┏━━

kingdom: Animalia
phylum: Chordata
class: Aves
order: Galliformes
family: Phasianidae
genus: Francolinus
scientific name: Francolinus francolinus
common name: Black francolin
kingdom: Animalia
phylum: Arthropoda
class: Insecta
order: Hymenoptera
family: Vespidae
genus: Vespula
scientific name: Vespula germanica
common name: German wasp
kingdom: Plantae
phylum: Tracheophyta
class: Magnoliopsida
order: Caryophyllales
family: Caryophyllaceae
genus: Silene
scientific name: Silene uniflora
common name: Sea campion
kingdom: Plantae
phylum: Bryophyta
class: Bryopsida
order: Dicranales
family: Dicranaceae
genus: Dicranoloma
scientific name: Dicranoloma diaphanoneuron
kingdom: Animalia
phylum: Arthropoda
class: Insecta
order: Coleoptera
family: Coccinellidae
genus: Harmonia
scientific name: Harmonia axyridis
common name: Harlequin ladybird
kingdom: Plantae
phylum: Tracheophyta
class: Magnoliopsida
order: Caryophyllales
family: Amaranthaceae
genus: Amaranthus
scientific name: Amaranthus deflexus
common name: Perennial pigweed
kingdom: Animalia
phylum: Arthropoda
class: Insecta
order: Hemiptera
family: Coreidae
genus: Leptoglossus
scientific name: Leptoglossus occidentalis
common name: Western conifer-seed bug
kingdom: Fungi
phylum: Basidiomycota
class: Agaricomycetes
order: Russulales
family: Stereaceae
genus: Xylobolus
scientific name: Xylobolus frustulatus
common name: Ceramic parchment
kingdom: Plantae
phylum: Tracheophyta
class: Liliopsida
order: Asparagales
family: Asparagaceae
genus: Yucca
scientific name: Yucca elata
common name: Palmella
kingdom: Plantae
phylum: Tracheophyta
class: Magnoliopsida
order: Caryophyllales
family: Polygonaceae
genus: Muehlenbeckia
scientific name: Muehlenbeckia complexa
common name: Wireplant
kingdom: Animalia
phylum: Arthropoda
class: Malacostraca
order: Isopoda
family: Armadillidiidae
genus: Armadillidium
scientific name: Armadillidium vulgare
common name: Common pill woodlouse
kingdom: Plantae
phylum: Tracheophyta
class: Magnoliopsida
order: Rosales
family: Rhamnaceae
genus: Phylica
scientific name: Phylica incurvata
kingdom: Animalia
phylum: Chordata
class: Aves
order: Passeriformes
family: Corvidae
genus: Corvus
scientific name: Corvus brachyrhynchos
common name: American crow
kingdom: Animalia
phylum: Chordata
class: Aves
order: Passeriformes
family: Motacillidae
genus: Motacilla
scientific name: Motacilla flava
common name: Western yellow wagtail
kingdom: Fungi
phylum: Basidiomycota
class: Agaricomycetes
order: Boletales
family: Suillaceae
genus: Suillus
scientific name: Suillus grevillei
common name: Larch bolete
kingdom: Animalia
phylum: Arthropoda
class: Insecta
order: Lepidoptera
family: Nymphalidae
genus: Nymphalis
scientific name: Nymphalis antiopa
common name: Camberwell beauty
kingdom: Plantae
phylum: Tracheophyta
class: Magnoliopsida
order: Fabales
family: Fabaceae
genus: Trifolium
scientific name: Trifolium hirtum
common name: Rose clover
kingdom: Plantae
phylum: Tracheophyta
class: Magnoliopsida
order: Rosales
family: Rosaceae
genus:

┗━━

Task brief: Please turn all the lines of the material above into a numbered list, leaving out any blank lines.

Result for this task:
1. kingdom: Animalia
2. phylum: Chordata
3. class: Aves
4. order: Galliformes
5. family: Phasianidae
6. genus: Francolinus
7. scientific name: Francolinus francolinus
8. common name: Black francolin
9. kingdom: Animalia
10. phylum: Arthropoda
11. class: Insecta
12. order: Hymenoptera
13. family: Vespidae
14. genus: Vespula
15. scientific name: Vespula germanica
16. common name: German wasp
17. kingdom: Plantae
18. phylum: Tracheophyta
19. class: Magnoliopsida
20. order: Caryophyllales
21. family: Caryophyllaceae
22. genus: Silene
23. scientific name: Silene uniflora
24. common name: Sea campion
25. kingdom: Plantae
26. phylum: Bryophyta
27. class: Bryopsida
28. order: Dicranales
29. family: Dicranaceae
30. genus: Dicranoloma
31. scientific name: Dicranoloma diaphanoneuron
32. kingdom: Animalia
33. phylum: Arthropoda
34. class: Insecta
35. order: Coleoptera
36. family: Coccinellidae
37. genus: Harmonia
38. scientific name: Harmonia axyridis
39. common name: Harlequin ladybird
40. kingdom: Plantae
41. phylum: Tracheophyta
42. class: Magnoliopsida
43. order: Caryophyllales
44. family: Amaranthaceae
45. genus: Amaranthus
46. scientific name: Amaranthus deflexus
47. common name: Perennial pigweed
48. kingdom: Animalia
49. phylum: Arthropoda
50. class: Insecta
51. order: Hemiptera
52. family: Coreidae
53. genus: Leptoglossus
54. scientific name: Leptoglossus occidentalis
55. common name: Western conifer-seed bug
56. kingdom: Fungi
57. phylum: Basidiomycota
58. class: Agaricomycetes
59. order: Russulales
60. family: Stereaceae
61. genus: Xylobolus
62. scientific name: Xylobolus frustulatus
63. common name: Ceramic parchment
64. kingdom: Plantae
65. phylum: Tracheophyta
66. class: Liliopsida
67. order: Asparagales
68. family: Asparagaceae
69. genus: Yucca
70. scientific name: Yucca elata
71. common name: Palmella
72. kingdom: Plantae
73. phylum: Tracheophyta
74. class: Magnoliopsida
75. order: Caryophyllales
76. family: Polygonaceae
77. genus: Muehlenbeckia
78. scientific name: Muehlenbeckia complexa
79. common name: Wireplant
80. kingdom: Animalia
81. phylum: Arthropoda
82. class: Malacostraca
83. order: Isopoda
84. family: Armadillidiidae
85. genus: Armadillidium
86. scientific name: Armadillidium vulgare
87. common name: Common pill woodlouse
88. kingdom: Plantae
89. phylum: Tracheophyta
90. class: Magnoliopsida
91. order: Rosales
92. family: Rhamnaceae
93. genus: Phylica
94. scientific name: Phylica incurvata
95. kingdom: Animalia
96. phylum: Chordata
97. class: Aves
98. order: Passeriformes
99. family: Corvidae
100. genus: Corvus
101. scientific name: Corvus brachyrhynchos
102. common name: American crow
103. kingdom: Animalia
104. phylum: Chordata
105. class: Aves
106. order: Passeriformes
107. family: Motacillidae
108. genus: Motacilla
109. scientific name: Motacilla flava
110. common name: Western yellow wagtail
111. kingdom: Fungi
112. phylum: Basidiomycota
113. class: Agaricomycetes
114. order: Boletales
115. family: Suillaceae
116. genus: Suillus
117. scientific name: Suillus grevillei
118. common name: Larch bolete
119. kingdom: Animalia
120. phylum: Arthropoda
121. class: Insecta
122. order: Lepidoptera
123. family: Nymphalidae
124. genus: Nymphalis
125. scientific name: Nymphalis antiopa
126. common name: Camberwell beauty
127. kingdom: Plantae
128. phylum: Tracheophyta
129. class: Magnoliopsida
130. order: Fabales
131. family: Fabaceae
132. genus: Trifolium
133. scientific name: Trifolium hirtum
134. common name: Rose clover
135. kingdom: Plantae
136. phylum: Tracheophyta
137. class: Magnoliopsida
138. order: Rosales
139. family: Rosaceae
140. genus:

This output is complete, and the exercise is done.